Below are the entries; give again exactly the lines from the one mentioning "X-12674Y3161410D2*" through the one mentioning "X19825Y1162754D1*", inclusive.

======== Data under study

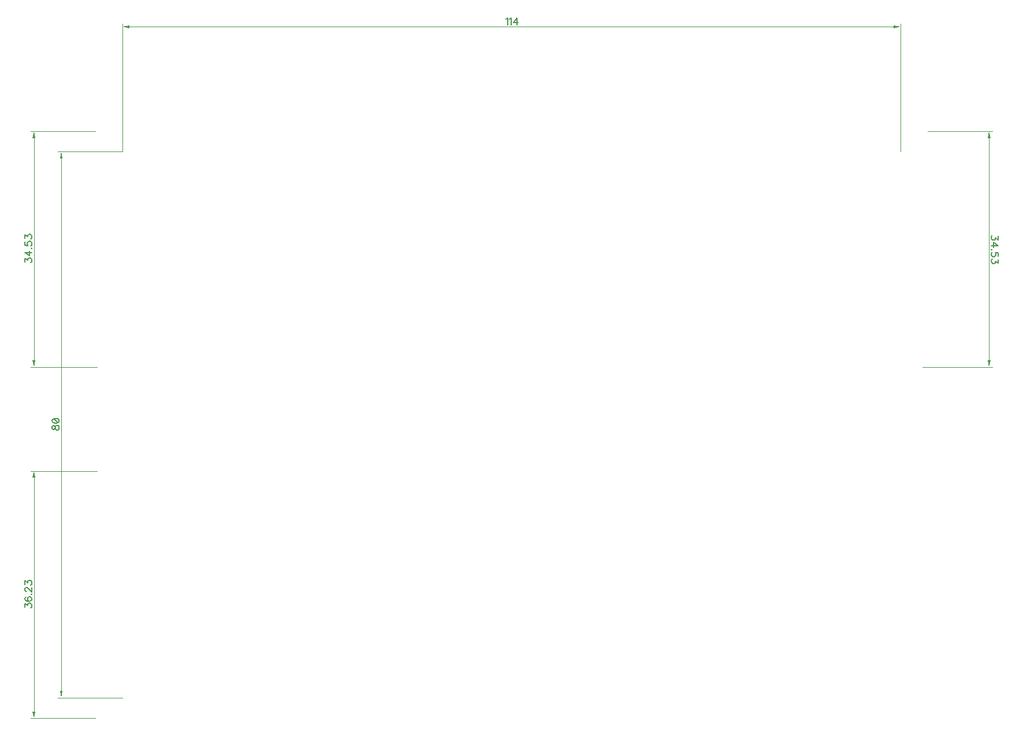
<source format=gbr>
G04 DipTrace 3.3.1.3*
G04 TopDimension.gbr*
%MOIN*%
G04 #@! TF.FileFunction,Drawing,Top*
G04 #@! TF.Part,Single*
%ADD13C,0.001378*%
%ADD70C,0.006176*%
%FSLAX26Y26*%
G04*
G70*
G90*
G75*
G01*
G04 TopDimension*
%LPD*%
X551496Y3661732D2*
D13*
Y4400315D1*
X5039685Y3661732D2*
Y4400315D1*
X2795591Y4380630D2*
X590866D1*
G36*
X551496D2*
X590866Y4388504D1*
Y4372756D1*
X551496Y4380630D1*
G37*
X2795591D2*
D13*
X5000315D1*
G36*
X5039685D2*
X5000315Y4372756D1*
Y4388504D1*
X5039685Y4380630D1*
G37*
X551496Y3661732D2*
D13*
X177480D1*
X551496Y512126D2*
X177480D1*
X197165Y2086929D2*
Y3622362D1*
G36*
Y3661732D2*
X205039Y3622362D1*
X189291D1*
X197165Y3661732D1*
G37*
Y2086929D2*
D13*
Y551496D1*
G36*
Y512126D2*
X189291Y551496D1*
X205039D1*
X197165Y512126D1*
G37*
X394016Y3779843D2*
D13*
X20000D1*
X403071Y2420366D2*
X20000D1*
X39685Y3100104D2*
Y3740472D1*
G36*
Y3779843D2*
X47559Y3740472D1*
X31811D1*
X39685Y3779843D1*
G37*
Y3100104D2*
D13*
Y2459736D1*
G36*
Y2420366D2*
X31811Y2459736D1*
X47559D1*
X39685Y2420366D1*
G37*
X394016Y394016D2*
D13*
X20000D1*
X403071Y1820421D2*
X20000D1*
X39685Y1107219D2*
Y433386D1*
G36*
Y394016D2*
X31811Y433386D1*
X47559D1*
X39685Y394016D1*
G37*
Y1107219D2*
D13*
Y1781051D1*
G36*
Y1820421D2*
X47559Y1781051D1*
X31811D1*
X39685Y1820421D1*
G37*
X5197165Y3779843D2*
D13*
X5571181D1*
X5168427Y2420366D2*
X5571181D1*
X5551496Y3100104D2*
Y3740472D1*
G36*
Y3779843D2*
X5559370Y3740472D1*
X5543622D1*
X5551496Y3779843D1*
G37*
Y3100104D2*
D13*
Y2459736D1*
G36*
Y2420366D2*
X5543622Y2459736D1*
X5559370D1*
X5551496Y2420366D1*
G37*
X2762384Y4425339D2*
D70*
X2766231Y4427285D1*
X2771979Y4432988D1*
Y4392841D1*
X2784330Y4425339D2*
X2788177Y4427285D1*
X2793925Y4432988D1*
Y4392841D1*
X2825422D2*
Y4432988D1*
X2806277Y4406238D1*
X2834973D1*
X144807Y2066619D2*
X146708Y2060915D1*
X150511Y2058970D1*
X154357D1*
X158160Y2060915D1*
X160105Y2064718D1*
X162007Y2072367D1*
X163908Y2078115D1*
X167755Y2081918D1*
X171557Y2083819D1*
X177305D1*
X181108Y2081918D1*
X183053Y2080017D1*
X184955Y2074269D1*
Y2066619D1*
X183053Y2060915D1*
X181108Y2058970D1*
X177305Y2057069D1*
X171557D1*
X167755Y2058970D1*
X163908Y2062817D1*
X162007Y2068521D1*
X160105Y2076170D1*
X158160Y2080017D1*
X154357Y2081918D1*
X150511D1*
X146708Y2080017D1*
X144807Y2074269D1*
Y2066619D1*
Y2107667D2*
X146708Y2101919D1*
X152456Y2098072D1*
X162007Y2096171D1*
X167755D1*
X177305Y2098072D1*
X183053Y2101919D1*
X184955Y2107667D1*
Y2111469D1*
X183053Y2117217D1*
X177305Y2121020D1*
X167755Y2122965D1*
X162007D1*
X152456Y2121020D1*
X146708Y2117217D1*
X144807Y2111469D1*
Y2107667D1*
X152456Y2121020D2*
X177305Y2098072D1*
X-12674Y3025873D2*
Y3046875D1*
X2625Y3035423D1*
Y3041171D1*
X4526Y3044974D1*
X6428Y3046875D1*
X12176Y3048821D1*
X15978D1*
X21726Y3046875D1*
X25573Y3043073D1*
X27474Y3037325D1*
Y3031577D1*
X25573Y3025873D1*
X23628Y3023972D1*
X19825Y3022026D1*
X27474Y3080317D2*
X-12674D1*
X14077Y3061172D1*
Y3089868D1*
X23628Y3104121D2*
X25573Y3102219D1*
X27474Y3104121D1*
X25573Y3106066D1*
X23628Y3104121D1*
X-12674Y3141366D2*
Y3122264D1*
X4526Y3120363D1*
X2625Y3122264D1*
X680Y3128012D1*
Y3133716D1*
X2625Y3139464D1*
X6428Y3143311D1*
X12176Y3145212D1*
X15978D1*
X21726Y3143311D1*
X25573Y3139464D1*
X27474Y3133716D1*
Y3128012D1*
X25573Y3122264D1*
X23628Y3120363D1*
X19825Y3118418D1*
X-12674Y3161410D2*
Y3182413D1*
X2625Y3170961D1*
Y3176709D1*
X4526Y3180512D1*
X6428Y3182413D1*
X12176Y3184358D1*
X15978D1*
X21726Y3182413D1*
X25573Y3178610D1*
X27474Y3172862D1*
Y3167114D1*
X25573Y3161410D1*
X23628Y3159509D1*
X19825Y3157564D1*
X-12674Y1034910D2*
Y1055913D1*
X2625Y1044461D1*
Y1050209D1*
X4526Y1054011D1*
X6428Y1055913D1*
X12176Y1057858D1*
X15978D1*
X21726Y1055913D1*
X25573Y1052110D1*
X27474Y1046362D1*
Y1040614D1*
X25573Y1034910D1*
X23628Y1033009D1*
X19825Y1031064D1*
X-6970Y1093158D2*
X-10772Y1091256D1*
X-12674Y1085508D1*
Y1081706D1*
X-10772Y1075958D1*
X-5024Y1072111D1*
X4526Y1070210D1*
X14077D1*
X21726Y1072111D1*
X25573Y1075958D1*
X27474Y1081706D1*
Y1083607D1*
X25573Y1089311D1*
X21726Y1093158D1*
X15978Y1095059D1*
X14077D1*
X8329Y1093158D1*
X4526Y1089311D1*
X2625Y1083607D1*
Y1081706D1*
X4526Y1075958D1*
X8329Y1072111D1*
X14077Y1070210D1*
X23628Y1109312D2*
X25573Y1107410D1*
X27474Y1109312D1*
X25573Y1111257D1*
X23628Y1109312D1*
X-3123Y1125554D2*
X-5024D1*
X-8871Y1127455D1*
X-10772Y1129356D1*
X-12674Y1133203D1*
Y1140852D1*
X-10772Y1144655D1*
X-8871Y1146556D1*
X-5024Y1148502D1*
X-1222D1*
X2625Y1146556D1*
X8329Y1142754D1*
X27474Y1123608D1*
Y1150403D1*
X-12674Y1166601D2*
Y1187604D1*
X2625Y1176152D1*
Y1181900D1*
X4526Y1185702D1*
X6428Y1187604D1*
X12176Y1189549D1*
X15978D1*
X21726Y1187604D1*
X25573Y1183801D1*
X27474Y1178053D1*
Y1172305D1*
X25573Y1166601D1*
X23628Y1164700D1*
X19825Y1162754D1*
X5603855Y3174336D2*
Y3153333D1*
X5588556Y3164785D1*
Y3159037D1*
X5586655Y3155235D1*
X5584753Y3153333D1*
X5579005Y3151388D1*
X5575203D1*
X5569455Y3153333D1*
X5565608Y3157136D1*
X5563707Y3162884D1*
Y3168632D1*
X5565608Y3174336D1*
X5567554Y3176237D1*
X5571356Y3178183D1*
X5563707Y3119891D2*
X5603855D1*
X5577104Y3139037D1*
Y3110341D1*
X5567554Y3096088D2*
X5565608Y3097989D1*
X5563707Y3096088D1*
X5565608Y3094142D1*
X5567554Y3096088D1*
X5603855Y3058843D2*
Y3077944D1*
X5586655Y3079846D1*
X5588556Y3077944D1*
X5590501Y3072196D1*
Y3066492D1*
X5588556Y3060744D1*
X5584753Y3056898D1*
X5579005Y3054996D1*
X5575203D1*
X5569455Y3056898D1*
X5565608Y3060744D1*
X5563707Y3066492D1*
Y3072196D1*
X5565608Y3077944D1*
X5567554Y3079846D1*
X5571356Y3081791D1*
X5603855Y3038798D2*
Y3017796D1*
X5588556Y3029248D1*
Y3023500D1*
X5586655Y3019697D1*
X5584753Y3017796D1*
X5579005Y3015850D1*
X5575203D1*
X5569455Y3017796D1*
X5565608Y3021598D1*
X5563707Y3027346D1*
Y3033094D1*
X5565608Y3038798D1*
X5567554Y3040700D1*
X5571356Y3042645D1*
M02*

</source>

================

## Response box
X-12674Y3161410D2*
Y3182413D1*
X2625Y3170961D1*
Y3176709D1*
X4526Y3180512D1*
X6428Y3182413D1*
X12176Y3184358D1*
X15978D1*
X21726Y3182413D1*
X25573Y3178610D1*
X27474Y3172862D1*
Y3167114D1*
X25573Y3161410D1*
X23628Y3159509D1*
X19825Y3157564D1*
X-12674Y1034910D2*
Y1055913D1*
X2625Y1044461D1*
Y1050209D1*
X4526Y1054011D1*
X6428Y1055913D1*
X12176Y1057858D1*
X15978D1*
X21726Y1055913D1*
X25573Y1052110D1*
X27474Y1046362D1*
Y1040614D1*
X25573Y1034910D1*
X23628Y1033009D1*
X19825Y1031064D1*
X-6970Y1093158D2*
X-10772Y1091256D1*
X-12674Y1085508D1*
Y1081706D1*
X-10772Y1075958D1*
X-5024Y1072111D1*
X4526Y1070210D1*
X14077D1*
X21726Y1072111D1*
X25573Y1075958D1*
X27474Y1081706D1*
Y1083607D1*
X25573Y1089311D1*
X21726Y1093158D1*
X15978Y1095059D1*
X14077D1*
X8329Y1093158D1*
X4526Y1089311D1*
X2625Y1083607D1*
Y1081706D1*
X4526Y1075958D1*
X8329Y1072111D1*
X14077Y1070210D1*
X23628Y1109312D2*
X25573Y1107410D1*
X27474Y1109312D1*
X25573Y1111257D1*
X23628Y1109312D1*
X-3123Y1125554D2*
X-5024D1*
X-8871Y1127455D1*
X-10772Y1129356D1*
X-12674Y1133203D1*
Y1140852D1*
X-10772Y1144655D1*
X-8871Y1146556D1*
X-5024Y1148502D1*
X-1222D1*
X2625Y1146556D1*
X8329Y1142754D1*
X27474Y1123608D1*
Y1150403D1*
X-12674Y1166601D2*
Y1187604D1*
X2625Y1176152D1*
Y1181900D1*
X4526Y1185702D1*
X6428Y1187604D1*
X12176Y1189549D1*
X15978D1*
X21726Y1187604D1*
X25573Y1183801D1*
X27474Y1178053D1*
Y1172305D1*
X25573Y1166601D1*
X23628Y1164700D1*
X19825Y1162754D1*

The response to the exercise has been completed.